4. The signal according to claim 1, wherein the filter determination unit sets a broadly monotonically increasing function that obtains an enhancement filter that emphasizes only the front direction using the first feature amount. 5. Processing equipment.

Computer
First frequency analysis means for obtaining a first input spectrum by performing frequency analysis on the first input signal input from the first sound collection device;
Second frequency analysis means for obtaining a second input spectrum by performing frequency analysis on the second input signal input from the second sound collecting device;
Based on the first input spectrum obtained by the first frequency analysis means and the second input spectrum obtained by the second frequency analysis means, the position of the first sound collecting device and the second input spectrum are obtained. The front direction and the direction on the first sound collection device side are set larger than the front direction perpendicular to the straight line connecting the positions of the sound collection devices, and the value on the direction on the second sound collection device side. A feature amount calculating means for calculating a first feature amount that takes a small value;
Filter determining means for mapping the first feature quantity calculated by the feature quantity calculating means with a predetermined broad-sense monotone increasing function to obtain an enhancement filter;
Multiplying means for multiplying the first input spectrum obtained by the first frequency analyzing means by the enhancement filter obtained by the filter determining means to obtain an enhanced spectrum;
A signal processing program that functions as a waveform restoration unit that receives an enhanced spectrum obtained by the multiplication unit and restores a signal waveform to obtain enhanced speech.

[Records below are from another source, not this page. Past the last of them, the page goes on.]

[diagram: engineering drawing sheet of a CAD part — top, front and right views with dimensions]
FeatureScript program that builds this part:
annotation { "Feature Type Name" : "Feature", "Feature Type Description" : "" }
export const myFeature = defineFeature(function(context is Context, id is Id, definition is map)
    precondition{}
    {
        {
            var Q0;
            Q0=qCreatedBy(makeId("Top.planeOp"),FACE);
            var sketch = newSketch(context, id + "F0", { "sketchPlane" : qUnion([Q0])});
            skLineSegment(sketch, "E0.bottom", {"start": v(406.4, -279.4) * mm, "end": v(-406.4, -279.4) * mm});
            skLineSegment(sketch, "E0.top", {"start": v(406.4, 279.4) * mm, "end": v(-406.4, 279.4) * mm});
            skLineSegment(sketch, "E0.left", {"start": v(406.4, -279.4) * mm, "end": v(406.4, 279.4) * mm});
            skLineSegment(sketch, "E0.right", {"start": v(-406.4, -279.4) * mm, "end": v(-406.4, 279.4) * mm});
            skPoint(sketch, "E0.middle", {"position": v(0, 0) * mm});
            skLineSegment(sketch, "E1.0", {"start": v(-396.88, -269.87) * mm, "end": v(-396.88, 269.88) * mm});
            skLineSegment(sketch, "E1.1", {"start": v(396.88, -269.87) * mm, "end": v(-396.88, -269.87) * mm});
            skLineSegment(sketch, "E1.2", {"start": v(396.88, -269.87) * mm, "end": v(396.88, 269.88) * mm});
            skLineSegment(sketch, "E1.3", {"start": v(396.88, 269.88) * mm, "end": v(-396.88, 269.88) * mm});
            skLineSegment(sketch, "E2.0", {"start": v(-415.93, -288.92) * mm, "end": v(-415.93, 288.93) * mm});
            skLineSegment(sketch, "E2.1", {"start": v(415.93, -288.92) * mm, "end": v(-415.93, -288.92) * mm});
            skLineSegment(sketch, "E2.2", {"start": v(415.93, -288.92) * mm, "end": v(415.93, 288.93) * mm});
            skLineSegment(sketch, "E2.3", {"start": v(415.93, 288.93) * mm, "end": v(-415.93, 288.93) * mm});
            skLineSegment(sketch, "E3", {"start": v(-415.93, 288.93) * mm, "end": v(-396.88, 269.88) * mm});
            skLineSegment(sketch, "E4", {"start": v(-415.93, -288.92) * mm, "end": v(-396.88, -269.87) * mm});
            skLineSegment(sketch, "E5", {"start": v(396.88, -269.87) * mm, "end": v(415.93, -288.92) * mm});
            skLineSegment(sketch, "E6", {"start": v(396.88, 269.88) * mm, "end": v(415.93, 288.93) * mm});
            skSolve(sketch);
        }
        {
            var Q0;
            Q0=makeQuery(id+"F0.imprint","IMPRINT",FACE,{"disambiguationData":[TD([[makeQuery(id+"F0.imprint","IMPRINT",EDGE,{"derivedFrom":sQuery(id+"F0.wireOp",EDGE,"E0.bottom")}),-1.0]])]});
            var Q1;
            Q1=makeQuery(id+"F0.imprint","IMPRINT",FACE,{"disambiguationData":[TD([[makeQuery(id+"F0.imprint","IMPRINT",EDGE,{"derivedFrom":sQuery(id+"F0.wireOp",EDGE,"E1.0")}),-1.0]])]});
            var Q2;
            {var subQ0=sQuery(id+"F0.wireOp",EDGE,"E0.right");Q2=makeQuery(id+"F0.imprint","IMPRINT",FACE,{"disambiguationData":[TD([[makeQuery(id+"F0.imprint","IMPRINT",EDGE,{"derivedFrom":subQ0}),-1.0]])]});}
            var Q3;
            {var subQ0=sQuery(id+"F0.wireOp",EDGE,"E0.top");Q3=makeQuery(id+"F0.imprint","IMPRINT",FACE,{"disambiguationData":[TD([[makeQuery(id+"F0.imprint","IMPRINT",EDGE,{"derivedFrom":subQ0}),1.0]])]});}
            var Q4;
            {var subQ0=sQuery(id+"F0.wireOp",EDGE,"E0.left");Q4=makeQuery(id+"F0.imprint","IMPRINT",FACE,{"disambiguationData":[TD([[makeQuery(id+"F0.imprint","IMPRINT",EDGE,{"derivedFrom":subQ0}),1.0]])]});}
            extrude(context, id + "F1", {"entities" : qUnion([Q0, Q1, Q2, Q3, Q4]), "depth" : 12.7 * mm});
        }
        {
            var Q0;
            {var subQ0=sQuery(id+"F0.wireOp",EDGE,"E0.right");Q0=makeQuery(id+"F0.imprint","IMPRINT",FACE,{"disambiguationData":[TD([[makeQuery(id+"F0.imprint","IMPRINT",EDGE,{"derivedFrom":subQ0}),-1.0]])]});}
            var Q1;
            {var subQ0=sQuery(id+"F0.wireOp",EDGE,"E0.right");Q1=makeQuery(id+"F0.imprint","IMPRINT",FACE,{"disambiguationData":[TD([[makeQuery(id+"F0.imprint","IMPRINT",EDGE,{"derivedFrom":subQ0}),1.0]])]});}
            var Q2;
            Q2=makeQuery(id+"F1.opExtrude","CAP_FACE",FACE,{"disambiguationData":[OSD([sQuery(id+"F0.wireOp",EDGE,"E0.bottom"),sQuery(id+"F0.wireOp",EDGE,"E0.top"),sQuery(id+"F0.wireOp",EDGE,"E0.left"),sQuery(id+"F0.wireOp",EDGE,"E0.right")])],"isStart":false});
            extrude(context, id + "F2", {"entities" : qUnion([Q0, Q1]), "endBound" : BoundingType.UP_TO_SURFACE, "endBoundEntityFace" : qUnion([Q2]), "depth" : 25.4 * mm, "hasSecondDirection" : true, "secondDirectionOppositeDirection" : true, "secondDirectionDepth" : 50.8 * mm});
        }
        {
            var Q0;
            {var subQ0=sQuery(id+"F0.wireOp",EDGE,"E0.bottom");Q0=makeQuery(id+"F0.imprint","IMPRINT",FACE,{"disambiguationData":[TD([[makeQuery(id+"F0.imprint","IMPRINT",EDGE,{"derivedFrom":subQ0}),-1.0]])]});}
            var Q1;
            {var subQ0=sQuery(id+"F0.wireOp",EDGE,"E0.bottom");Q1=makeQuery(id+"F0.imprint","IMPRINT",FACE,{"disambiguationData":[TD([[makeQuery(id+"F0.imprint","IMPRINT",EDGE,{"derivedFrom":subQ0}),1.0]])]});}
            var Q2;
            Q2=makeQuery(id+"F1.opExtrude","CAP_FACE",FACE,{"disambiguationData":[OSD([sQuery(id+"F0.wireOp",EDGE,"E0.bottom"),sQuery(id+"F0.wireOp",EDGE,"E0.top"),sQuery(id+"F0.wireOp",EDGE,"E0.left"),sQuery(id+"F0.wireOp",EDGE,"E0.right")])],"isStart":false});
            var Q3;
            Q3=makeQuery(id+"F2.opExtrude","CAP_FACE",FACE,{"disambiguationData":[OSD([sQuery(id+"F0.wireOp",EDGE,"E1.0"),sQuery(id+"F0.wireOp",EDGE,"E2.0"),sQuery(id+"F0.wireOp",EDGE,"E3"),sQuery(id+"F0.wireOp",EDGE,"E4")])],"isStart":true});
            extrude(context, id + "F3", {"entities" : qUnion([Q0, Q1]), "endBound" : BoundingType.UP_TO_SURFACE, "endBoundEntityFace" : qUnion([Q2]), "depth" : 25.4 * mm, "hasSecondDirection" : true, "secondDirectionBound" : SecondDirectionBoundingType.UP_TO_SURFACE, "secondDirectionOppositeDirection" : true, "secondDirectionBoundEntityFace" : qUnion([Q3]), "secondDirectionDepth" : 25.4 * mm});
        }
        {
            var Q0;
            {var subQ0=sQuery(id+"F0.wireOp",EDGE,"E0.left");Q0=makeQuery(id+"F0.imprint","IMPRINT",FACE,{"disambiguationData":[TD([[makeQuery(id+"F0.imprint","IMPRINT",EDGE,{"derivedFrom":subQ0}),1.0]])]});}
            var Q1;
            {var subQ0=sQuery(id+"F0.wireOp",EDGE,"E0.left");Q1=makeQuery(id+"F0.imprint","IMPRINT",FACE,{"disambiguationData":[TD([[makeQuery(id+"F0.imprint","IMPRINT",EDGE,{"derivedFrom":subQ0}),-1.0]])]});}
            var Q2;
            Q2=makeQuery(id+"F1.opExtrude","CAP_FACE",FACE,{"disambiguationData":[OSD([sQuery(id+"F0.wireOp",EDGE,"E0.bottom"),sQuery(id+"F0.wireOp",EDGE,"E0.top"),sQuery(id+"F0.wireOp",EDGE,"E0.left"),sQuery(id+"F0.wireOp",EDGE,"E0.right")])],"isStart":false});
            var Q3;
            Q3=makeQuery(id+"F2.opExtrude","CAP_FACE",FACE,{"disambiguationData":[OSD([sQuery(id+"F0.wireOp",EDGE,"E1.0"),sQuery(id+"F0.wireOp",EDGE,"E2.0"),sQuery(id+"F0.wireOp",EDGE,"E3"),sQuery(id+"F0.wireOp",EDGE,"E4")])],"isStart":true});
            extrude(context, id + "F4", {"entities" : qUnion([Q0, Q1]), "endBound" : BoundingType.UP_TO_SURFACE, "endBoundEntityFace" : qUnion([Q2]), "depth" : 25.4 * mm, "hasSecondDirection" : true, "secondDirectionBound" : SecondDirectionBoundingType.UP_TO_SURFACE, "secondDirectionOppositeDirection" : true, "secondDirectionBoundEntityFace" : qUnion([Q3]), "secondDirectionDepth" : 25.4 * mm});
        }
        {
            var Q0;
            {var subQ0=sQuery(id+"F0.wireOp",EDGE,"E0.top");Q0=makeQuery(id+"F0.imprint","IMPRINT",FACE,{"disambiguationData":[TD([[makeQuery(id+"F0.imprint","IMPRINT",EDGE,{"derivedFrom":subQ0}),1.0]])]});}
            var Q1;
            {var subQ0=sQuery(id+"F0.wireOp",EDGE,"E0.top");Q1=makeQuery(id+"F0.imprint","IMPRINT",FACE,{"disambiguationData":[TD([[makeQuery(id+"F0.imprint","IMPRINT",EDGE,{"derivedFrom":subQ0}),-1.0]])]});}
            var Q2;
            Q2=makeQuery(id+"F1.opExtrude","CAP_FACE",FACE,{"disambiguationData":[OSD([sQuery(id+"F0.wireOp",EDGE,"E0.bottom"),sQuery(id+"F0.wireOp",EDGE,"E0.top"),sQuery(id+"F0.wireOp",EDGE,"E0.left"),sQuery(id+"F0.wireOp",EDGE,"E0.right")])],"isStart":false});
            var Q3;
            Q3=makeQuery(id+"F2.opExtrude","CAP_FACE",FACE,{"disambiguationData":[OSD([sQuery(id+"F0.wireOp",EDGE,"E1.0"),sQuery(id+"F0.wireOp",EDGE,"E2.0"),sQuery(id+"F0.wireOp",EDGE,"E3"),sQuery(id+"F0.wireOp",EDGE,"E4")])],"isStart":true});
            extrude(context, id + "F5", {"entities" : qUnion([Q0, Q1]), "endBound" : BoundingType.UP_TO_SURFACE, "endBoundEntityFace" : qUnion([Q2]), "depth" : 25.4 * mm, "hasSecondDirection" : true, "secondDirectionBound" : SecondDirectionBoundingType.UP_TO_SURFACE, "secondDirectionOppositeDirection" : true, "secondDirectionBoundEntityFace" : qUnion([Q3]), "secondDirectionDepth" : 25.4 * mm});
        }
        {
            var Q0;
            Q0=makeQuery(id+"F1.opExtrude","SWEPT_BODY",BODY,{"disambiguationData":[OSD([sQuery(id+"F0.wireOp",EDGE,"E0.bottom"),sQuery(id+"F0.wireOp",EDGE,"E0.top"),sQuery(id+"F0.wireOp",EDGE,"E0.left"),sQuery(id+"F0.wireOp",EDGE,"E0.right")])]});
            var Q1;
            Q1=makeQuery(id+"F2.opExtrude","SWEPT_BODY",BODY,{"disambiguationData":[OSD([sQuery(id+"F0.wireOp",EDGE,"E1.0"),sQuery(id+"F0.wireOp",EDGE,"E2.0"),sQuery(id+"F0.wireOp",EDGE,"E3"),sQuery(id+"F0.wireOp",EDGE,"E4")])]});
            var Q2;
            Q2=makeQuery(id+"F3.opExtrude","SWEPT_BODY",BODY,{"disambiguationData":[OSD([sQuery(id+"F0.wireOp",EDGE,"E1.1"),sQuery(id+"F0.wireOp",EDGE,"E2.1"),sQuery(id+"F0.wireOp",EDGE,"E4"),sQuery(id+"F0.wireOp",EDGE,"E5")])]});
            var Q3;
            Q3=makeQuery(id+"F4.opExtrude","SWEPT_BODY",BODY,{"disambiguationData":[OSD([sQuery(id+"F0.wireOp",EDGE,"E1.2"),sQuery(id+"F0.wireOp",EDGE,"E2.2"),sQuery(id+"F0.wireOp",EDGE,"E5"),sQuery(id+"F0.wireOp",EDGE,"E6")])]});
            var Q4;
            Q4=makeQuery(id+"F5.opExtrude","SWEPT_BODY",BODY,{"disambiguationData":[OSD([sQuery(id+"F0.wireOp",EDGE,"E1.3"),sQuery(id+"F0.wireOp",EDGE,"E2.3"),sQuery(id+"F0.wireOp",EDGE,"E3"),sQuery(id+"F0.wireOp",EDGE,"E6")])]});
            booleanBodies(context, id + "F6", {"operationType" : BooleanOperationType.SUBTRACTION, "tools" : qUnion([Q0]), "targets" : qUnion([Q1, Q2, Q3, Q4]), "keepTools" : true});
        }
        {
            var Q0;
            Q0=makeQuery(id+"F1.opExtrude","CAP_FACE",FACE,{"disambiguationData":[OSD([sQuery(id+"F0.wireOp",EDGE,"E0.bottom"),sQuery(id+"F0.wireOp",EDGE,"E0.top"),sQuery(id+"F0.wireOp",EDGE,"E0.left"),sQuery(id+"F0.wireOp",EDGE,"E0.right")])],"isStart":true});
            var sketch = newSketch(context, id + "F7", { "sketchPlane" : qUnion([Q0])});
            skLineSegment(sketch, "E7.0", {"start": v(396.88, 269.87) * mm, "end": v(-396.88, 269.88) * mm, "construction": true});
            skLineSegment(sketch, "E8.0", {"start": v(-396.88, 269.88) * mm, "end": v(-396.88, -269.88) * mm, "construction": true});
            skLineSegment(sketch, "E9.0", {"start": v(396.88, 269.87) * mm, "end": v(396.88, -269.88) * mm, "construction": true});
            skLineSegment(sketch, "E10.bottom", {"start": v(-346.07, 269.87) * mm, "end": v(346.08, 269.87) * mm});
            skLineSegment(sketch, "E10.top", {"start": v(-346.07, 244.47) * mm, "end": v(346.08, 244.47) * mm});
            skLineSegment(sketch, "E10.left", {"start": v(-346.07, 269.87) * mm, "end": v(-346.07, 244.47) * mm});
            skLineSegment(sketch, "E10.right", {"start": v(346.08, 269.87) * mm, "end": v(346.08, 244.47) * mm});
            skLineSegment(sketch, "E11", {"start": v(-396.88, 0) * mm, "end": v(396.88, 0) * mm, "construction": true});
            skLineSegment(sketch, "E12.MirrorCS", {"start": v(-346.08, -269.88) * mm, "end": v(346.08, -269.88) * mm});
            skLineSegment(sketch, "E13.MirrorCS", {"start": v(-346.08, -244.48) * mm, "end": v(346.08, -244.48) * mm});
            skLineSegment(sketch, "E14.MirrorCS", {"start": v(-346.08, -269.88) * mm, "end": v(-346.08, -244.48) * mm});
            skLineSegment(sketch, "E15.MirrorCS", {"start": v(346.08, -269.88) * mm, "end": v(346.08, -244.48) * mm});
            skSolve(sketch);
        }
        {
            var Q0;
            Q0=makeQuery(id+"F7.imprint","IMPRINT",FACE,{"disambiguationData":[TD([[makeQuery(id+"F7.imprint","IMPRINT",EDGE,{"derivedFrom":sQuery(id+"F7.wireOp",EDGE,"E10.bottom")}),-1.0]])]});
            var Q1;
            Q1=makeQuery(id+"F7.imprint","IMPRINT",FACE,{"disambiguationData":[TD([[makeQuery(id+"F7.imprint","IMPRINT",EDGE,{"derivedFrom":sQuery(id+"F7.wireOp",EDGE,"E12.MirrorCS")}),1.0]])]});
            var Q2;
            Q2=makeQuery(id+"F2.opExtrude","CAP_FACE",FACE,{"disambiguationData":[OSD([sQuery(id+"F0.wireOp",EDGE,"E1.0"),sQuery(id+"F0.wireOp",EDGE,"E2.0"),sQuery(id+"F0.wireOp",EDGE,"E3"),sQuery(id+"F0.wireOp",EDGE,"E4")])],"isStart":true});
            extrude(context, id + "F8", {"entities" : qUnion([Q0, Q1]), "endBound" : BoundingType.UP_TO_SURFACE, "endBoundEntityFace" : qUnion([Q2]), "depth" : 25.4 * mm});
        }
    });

In the signal processing method,
A first frequency analysis unit, a second frequency analysis unit, a feature amount calculation unit, a filter determination unit, and a multiplication unit;
The first frequency analysis means obtains a first input spectrum by performing frequency analysis on the first input signal input from the first sound collection device,
The second frequency analysis means obtains a second input spectrum by performing frequency analysis on the second input signal input from the second sound collection device,
The feature amount calculating means is based on the first input spectrum obtained by the first frequency analyzing means and the second input spectrum obtained by the second frequency analyzing means. With respect to the front direction perpendicular to the straight line connecting the position of the second sound collecting device and the position of the second sound collecting device, the values in the front direction and the direction on the first sound collecting device side are set larger. Calculating a first feature value that takes a smaller value in the direction of the sound device;
The filter determination unit maps the first feature amount calculated by the feature amount calculation unit with a predetermined broad monotone increasing function to obtain an enhancement filter,
The signal processing method, wherein the multiplication means obtains an enhanced spectrum by multiplying the first input spectrum obtained by the first frequency analysis means by the enhancement filter obtained by the filter determination means.